### What this task involves
Return the entries below exactly as written.

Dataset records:

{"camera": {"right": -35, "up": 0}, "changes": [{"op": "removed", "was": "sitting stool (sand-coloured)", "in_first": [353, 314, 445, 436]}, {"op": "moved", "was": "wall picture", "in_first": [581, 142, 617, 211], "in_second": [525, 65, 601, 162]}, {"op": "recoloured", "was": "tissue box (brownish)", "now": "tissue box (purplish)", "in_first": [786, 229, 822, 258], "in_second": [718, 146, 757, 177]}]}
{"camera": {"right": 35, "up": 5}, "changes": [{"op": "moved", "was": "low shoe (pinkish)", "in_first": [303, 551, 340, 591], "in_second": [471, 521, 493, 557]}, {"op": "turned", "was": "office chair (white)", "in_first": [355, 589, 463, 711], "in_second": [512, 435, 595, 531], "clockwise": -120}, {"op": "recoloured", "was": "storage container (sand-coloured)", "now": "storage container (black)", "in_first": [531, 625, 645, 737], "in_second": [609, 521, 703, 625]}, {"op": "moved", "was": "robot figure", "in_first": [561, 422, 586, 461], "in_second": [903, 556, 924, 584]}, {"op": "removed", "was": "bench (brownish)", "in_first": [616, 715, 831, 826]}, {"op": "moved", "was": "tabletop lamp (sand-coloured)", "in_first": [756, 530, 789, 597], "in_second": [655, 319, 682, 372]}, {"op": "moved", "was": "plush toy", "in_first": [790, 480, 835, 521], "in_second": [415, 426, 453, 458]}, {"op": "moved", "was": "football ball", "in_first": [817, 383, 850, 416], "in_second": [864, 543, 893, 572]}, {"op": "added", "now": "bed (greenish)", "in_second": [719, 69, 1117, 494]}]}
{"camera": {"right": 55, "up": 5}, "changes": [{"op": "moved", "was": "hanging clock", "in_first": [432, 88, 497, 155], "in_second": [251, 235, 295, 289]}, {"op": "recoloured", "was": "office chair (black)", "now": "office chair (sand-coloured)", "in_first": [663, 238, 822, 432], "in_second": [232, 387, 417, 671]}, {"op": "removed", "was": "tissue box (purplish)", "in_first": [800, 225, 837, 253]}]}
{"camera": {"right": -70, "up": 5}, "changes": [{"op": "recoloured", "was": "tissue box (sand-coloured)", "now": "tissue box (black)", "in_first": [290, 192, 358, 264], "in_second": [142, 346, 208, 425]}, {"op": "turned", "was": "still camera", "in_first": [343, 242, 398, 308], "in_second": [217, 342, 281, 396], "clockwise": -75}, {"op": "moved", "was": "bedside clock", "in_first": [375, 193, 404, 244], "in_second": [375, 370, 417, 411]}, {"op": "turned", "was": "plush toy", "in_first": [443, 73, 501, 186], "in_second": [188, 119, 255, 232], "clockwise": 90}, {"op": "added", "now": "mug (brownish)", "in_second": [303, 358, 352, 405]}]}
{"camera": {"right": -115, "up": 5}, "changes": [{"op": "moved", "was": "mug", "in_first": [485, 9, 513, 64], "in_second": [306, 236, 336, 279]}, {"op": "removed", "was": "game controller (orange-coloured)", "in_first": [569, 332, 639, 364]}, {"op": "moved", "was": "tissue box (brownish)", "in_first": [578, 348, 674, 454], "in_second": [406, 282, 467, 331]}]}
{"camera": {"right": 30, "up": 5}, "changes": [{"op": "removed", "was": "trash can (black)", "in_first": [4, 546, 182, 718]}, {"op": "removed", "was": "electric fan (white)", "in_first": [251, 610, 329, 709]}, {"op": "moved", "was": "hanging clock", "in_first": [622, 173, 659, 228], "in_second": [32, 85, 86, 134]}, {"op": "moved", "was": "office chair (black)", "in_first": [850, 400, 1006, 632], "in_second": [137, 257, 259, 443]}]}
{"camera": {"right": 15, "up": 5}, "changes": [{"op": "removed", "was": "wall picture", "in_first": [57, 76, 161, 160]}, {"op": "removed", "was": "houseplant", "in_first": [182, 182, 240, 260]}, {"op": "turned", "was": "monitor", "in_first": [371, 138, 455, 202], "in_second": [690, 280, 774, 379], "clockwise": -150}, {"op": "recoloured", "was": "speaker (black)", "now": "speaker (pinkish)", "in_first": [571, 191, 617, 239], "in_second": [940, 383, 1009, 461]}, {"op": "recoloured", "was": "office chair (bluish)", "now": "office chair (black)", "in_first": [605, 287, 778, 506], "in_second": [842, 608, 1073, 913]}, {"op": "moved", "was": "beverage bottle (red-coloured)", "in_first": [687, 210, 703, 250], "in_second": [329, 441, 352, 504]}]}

### Response for this exercise
{"camera": {"right": -35, "up": 0}, "changes": [{"op": "removed", "was": "sitting stool (sand-coloured)", "in_first": [353, 314, 445, 436]}, {"op": "moved", "was": "wall picture", "in_first": [581, 142, 617, 211], "in_second": [525, 65, 601, 162]}, {"op": "recoloured", "was": "tissue box (brownish)", "now": "tissue box (purplish)", "in_first": [786, 229, 822, 258], "in_second": [718, 146, 757, 177]}]}
{"camera": {"right": 35, "up": 5}, "changes": [{"op": "moved", "was": "low shoe (pinkish)", "in_first": [303, 551, 340, 591], "in_second": [471, 521, 493, 557]}, {"op": "turned", "was": "office chair (white)", "in_first": [355, 589, 463, 711], "in_second": [512, 435, 595, 531], "clockwise": -120}, {"op": "recoloured", "was": "storage container (sand-coloured)", "now": "storage container (black)", "in_first": [531, 625, 645, 737], "in_second": [609, 521, 703, 625]}, {"op": "moved", "was": "robot figure", "in_first": [561, 422, 586, 461], "in_second": [903, 556, 924, 584]}, {"op": "removed", "was": "bench (brownish)", "in_first": [616, 715, 831, 826]}, {"op": "moved", "was": "tabletop lamp (sand-coloured)", "in_first": [756, 530, 789, 597], "in_second": [655, 319, 682, 372]}, {"op": "moved", "was": "plush toy", "in_first": [790, 480, 835, 521], "in_second": [415, 426, 453, 458]}, {"op": "moved", "was": "football ball", "in_first": [817, 383, 850, 416], "in_second": [864, 543, 893, 572]}, {"op": "added", "now": "bed (greenish)", "in_second": [719, 69, 1117, 494]}]}
{"camera": {"right": 55, "up": 5}, "changes": [{"op": "moved", "was": "hanging clock", "in_first": [432, 88, 497, 155], "in_second": [251, 235, 295, 289]}, {"op": "recoloured", "was": "office chair (black)", "now": "office chair (sand-coloured)", "in_first": [663, 238, 822, 432], "in_second": [232, 387, 417, 671]}, {"op": "removed", "was": "tissue box (purplish)", "in_first": [800, 225, 837, 253]}]}
{"camera": {"right": -70, "up": 5}, "changes": [{"op": "recoloured", "was": "tissue box (sand-coloured)", "now": "tissue box (black)", "in_first": [290, 192, 358, 264], "in_second": [142, 346, 208, 425]}, {"op": "turned", "was": "still camera", "in_first": [343, 242, 398, 308], "in_second": [217, 342, 281, 396], "clockwise": -75}, {"op": "moved", "was": "bedside clock", "in_first": [375, 193, 404, 244], "in_second": [375, 370, 417, 411]}, {"op": "turned", "was": "plush toy", "in_first": [443, 73, 501, 186], "in_second": [188, 119, 255, 232], "clockwise": 90}, {"op": "added", "now": "mug (brownish)", "in_second": [303, 358, 352, 405]}]}
{"camera": {"right": -115, "up": 5}, "changes": [{"op": "moved", "was": "mug", "in_first": [485, 9, 513, 64], "in_second": [306, 236, 336, 279]}, {"op": "removed", "was": "game controller (orange-coloured)", "in_first": [569, 332, 639, 364]}, {"op": "moved", "was": "tissue box (brownish)", "in_first": [578, 348, 674, 454], "in_second": [406, 282, 467, 331]}]}
{"camera": {"right": 30, "up": 5}, "changes": [{"op": "removed", "was": "trash can (black)", "in_first": [4, 546, 182, 718]}, {"op": "removed", "was": "electric fan (white)", "in_first": [251, 610, 329, 709]}, {"op": "moved", "was": "hanging clock", "in_first": [622, 173, 659, 228], "in_second": [32, 85, 86, 134]}, {"op": "moved", "was": "office chair (black)", "in_first": [850, 400, 1006, 632], "in_second": [137, 257, 259, 443]}]}
{"camera": {"right": 15, "up": 5}, "changes": [{"op": "removed", "was": "wall picture", "in_first": [57, 76, 161, 160]}, {"op": "removed", "was": "houseplant", "in_first": [182, 182, 240, 260]}, {"op": "turned", "was": "monitor", "in_first": [371, 138, 455, 202], "in_second": [690, 280, 774, 379], "clockwise": -150}, {"op": "recoloured", "was": "speaker (black)", "now": "speaker (pinkish)", "in_first": [571, 191, 617, 239], "in_second": [940, 383, 1009, 461]}, {"op": "recoloured", "was": "office chair (bluish)", "now": "office chair (black)", "in_first": [605, 287, 778, 506], "in_second": [842, 608, 1073, 913]}, {"op": "moved", "was": "beverage bottle (red-coloured)", "in_first": [687, 210, 703, 250], "in_second": [329, 441, 352, 504]}]}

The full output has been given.